Updated Apr 29, 2024 - Energy & Environment

Tornado outbreak leaves trail of destruction in Oklahoma

Satellite photo showing severe thunderstorms just after dark on April 27, with lightning flashes detected.

Satellite photo showing severe thunderstorms just after dark on April 27, with lightning flashes shown as well. Photo: CIRA/RAMMB

Storms pummeled the Mississippi River Valley Sunday following a weekend of deadly tornadoes in Oklahoma. Violent twisters also struck throughout Nebraska and Iowa amid more widespread severe weather across the Central states Saturday.

Threat level: The states hit by severe weather Sunday included northeastern Texas and parts of Louisiana. This follows the tornadoes that left towns in ruins in Oklahoma.

  • Multiple rounds of severe weather occurred through the weekend, immediately after an outbreak of tornadoes struck Nebraska and Iowa.
  • The communities of Sulphur, Holdenville, and Marietta, Okla., were hard hit. Sulphur appears to have been struck by multiple tornadoes in rapid succession overnight as storms intensified well after dark.
  • According to local media in Oklahoma. four fatalities have been reported from the tornadoes that struck on Saturday into early Sunday. Nighttime tornadoes are known to be associated with greater fatalities, as people have fewer ways to see threatening weather and receive warnings that wake them up.
  • Norman, Okla., home to the Storm Prediction Center and the University of Oklahoma, was also hit by a tornado, though damage was not extensive.

Zoom in: NWS storm survey teams have confirmed that the Sulphur tornado, and another tornado that hit Marietta, were at least EF-3 intensity, judging from the damage they did.

  • Experts will continue to examine the damage in case they need to upgrade the ratings.

The intrigue: The tornado warning for the Sulphur storm came after another tornado had already hit or come close to the community, prompting this unusual language in the NWS' next warning, "First responders need to prepare for additional tornado impacts immediately!!!"

Catch up quick: The storms on Saturday stretched nearly continuously for about 1,000 miles from north Texas to Michigan, with the most dangerous storms hitting Texas, Oklahoma and Kansas, where ingredients were most conducive to forming tornadoes and causing flash flooding.

  • Numerous events were canceled during the day and into the evening in Oklahoma City, as forecasters warned of a potentially historic outbreak, but it wasn't until overnight that the severe thunderstorms moved in and took advantage of the favorable environment.
  • Overnight, repeated warnings were issued for some communities as multiple large and extremely dangerous tornadoes moved through parts of the state.

The big picture: During the period from April 26-28, at least 72 confirmed tornadoes touched down in the U.S., from Nebraska to Texas.

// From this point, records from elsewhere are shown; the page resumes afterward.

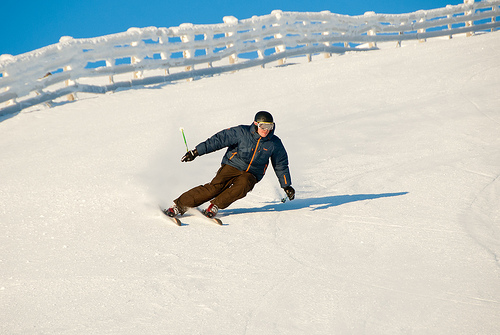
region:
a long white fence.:
[8, 11, 492, 91]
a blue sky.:
[3, 0, 90, 39]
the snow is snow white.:
[27, 230, 463, 323]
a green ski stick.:
[176, 122, 195, 161]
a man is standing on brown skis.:
[145, 214, 235, 231]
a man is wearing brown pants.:
[194, 175, 246, 209]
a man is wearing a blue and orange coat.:
[216, 136, 271, 173]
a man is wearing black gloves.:
[255, 117, 275, 130]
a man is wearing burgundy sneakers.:
[165, 200, 226, 216]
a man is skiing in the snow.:
[41, 67, 446, 291]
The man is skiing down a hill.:
[126, 60, 346, 257]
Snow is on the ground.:
[51, 245, 421, 316]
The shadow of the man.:
[205, 166, 420, 241]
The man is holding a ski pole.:
[161, 98, 201, 164]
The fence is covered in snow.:
[0, 0, 497, 97]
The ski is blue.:
[26, 3, 116, 26]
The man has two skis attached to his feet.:
[158, 182, 253, 247]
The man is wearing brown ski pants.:
[160, 148, 256, 219]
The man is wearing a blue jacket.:
[187, 102, 303, 193]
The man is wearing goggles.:
[242, 118, 287, 133]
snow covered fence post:
[96, 29, 118, 96]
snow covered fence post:
[121, 19, 148, 88]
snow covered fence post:
[149, 23, 177, 83]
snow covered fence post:
[177, 27, 204, 79]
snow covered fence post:
[200, 20, 221, 80]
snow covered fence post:
[216, 17, 238, 73]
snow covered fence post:
[246, 14, 270, 70]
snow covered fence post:
[268, 12, 290, 66]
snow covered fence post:
[290, 5, 315, 63]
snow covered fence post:
[336, 15, 354, 55]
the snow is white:
[211, 238, 326, 326]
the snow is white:
[352, 198, 377, 328]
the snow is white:
[337, 330, 342, 334]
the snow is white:
[350, 298, 387, 333]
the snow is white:
[340, 228, 381, 322]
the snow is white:
[334, 281, 365, 333]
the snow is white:
[328, 274, 346, 304]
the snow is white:
[360, 294, 381, 328]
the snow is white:
[301, 241, 395, 328]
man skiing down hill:
[167, 117, 322, 237]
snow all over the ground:
[38, 140, 493, 320]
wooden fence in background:
[10, 0, 488, 96]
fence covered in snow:
[2, 0, 477, 85]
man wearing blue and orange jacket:
[150, 96, 320, 216]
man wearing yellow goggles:
[246, 105, 292, 142]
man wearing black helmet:
[248, 101, 288, 141]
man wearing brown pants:
[146, 160, 271, 223]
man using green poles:
[160, 115, 310, 213]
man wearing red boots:
[151, 187, 250, 239]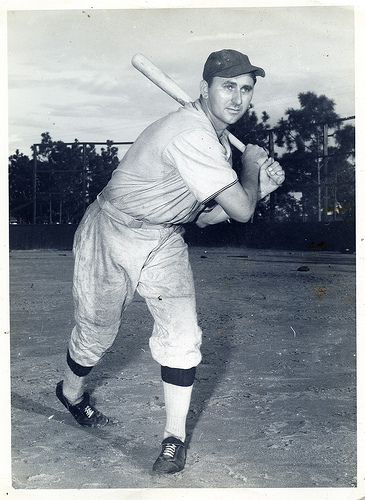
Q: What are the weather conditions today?
A: It is cloudy.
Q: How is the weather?
A: It is cloudy.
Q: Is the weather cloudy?
A: Yes, it is cloudy.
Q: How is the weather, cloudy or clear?
A: It is cloudy.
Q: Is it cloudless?
A: No, it is cloudy.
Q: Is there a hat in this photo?
A: Yes, there is a hat.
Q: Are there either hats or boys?
A: Yes, there is a hat.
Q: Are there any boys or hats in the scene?
A: Yes, there is a hat.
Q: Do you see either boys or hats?
A: Yes, there is a hat.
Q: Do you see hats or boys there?
A: Yes, there is a hat.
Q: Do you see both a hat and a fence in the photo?
A: Yes, there are both a hat and a fence.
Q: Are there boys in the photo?
A: No, there are no boys.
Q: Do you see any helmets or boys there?
A: No, there are no boys or helmets.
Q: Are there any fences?
A: Yes, there is a fence.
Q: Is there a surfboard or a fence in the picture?
A: Yes, there is a fence.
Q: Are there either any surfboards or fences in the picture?
A: Yes, there is a fence.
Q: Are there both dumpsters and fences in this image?
A: No, there is a fence but no dumpsters.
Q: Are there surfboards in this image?
A: No, there are no surfboards.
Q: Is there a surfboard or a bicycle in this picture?
A: No, there are no surfboards or bicycles.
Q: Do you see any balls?
A: No, there are no balls.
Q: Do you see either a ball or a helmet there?
A: No, there are no balls or helmets.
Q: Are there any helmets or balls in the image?
A: No, there are no balls or helmets.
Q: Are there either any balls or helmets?
A: No, there are no balls or helmets.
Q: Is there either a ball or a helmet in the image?
A: No, there are no balls or helmets.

What they're saying: "We urge those who can to remain near a shelter today as the environment resembles that of previous historic tornadic outbreaks. Please heed warnings!" warned NWS forecasters at the Oklahoma City office in a forecast discussion Saturday afternoon.

What's next: Storms continued on Sunday across southeastern Texas and parts of Louisiana. The weather is far more quiet on Monday, but more severe weather is expected this week as an active pattern continues across the Central states.

Between the lines: The storms on Saturday and into Sunday were the result of a separate weather disturbance from the one that spawned tornadoes in Nebraska and Iowa Friday.

  • It is extremely rare, if not unheard of, for two tornado outbreaks to hit on back-to-back days caused by two distinct storm systems.
  • The storms on Saturday and Sunday were the result of an upper level low pressure area with associated spin that provided the trigger for thunderstorms to form in a warm, humid air mass across the Plains and Mississippi River Valley.

Context: Climate change is affecting the atmospheric conditions that give rise to severe thunderstorms, in particular by increasing instability.

  • Some studies show a warming climate can make tornado outbreaks more prolific, but potentially less frequent.
  • Climate science shows robust links between heavy rainfall events and a warming climate, since warm air holds more water vapor.

Editor's note: This story has been updated with the latest conditions.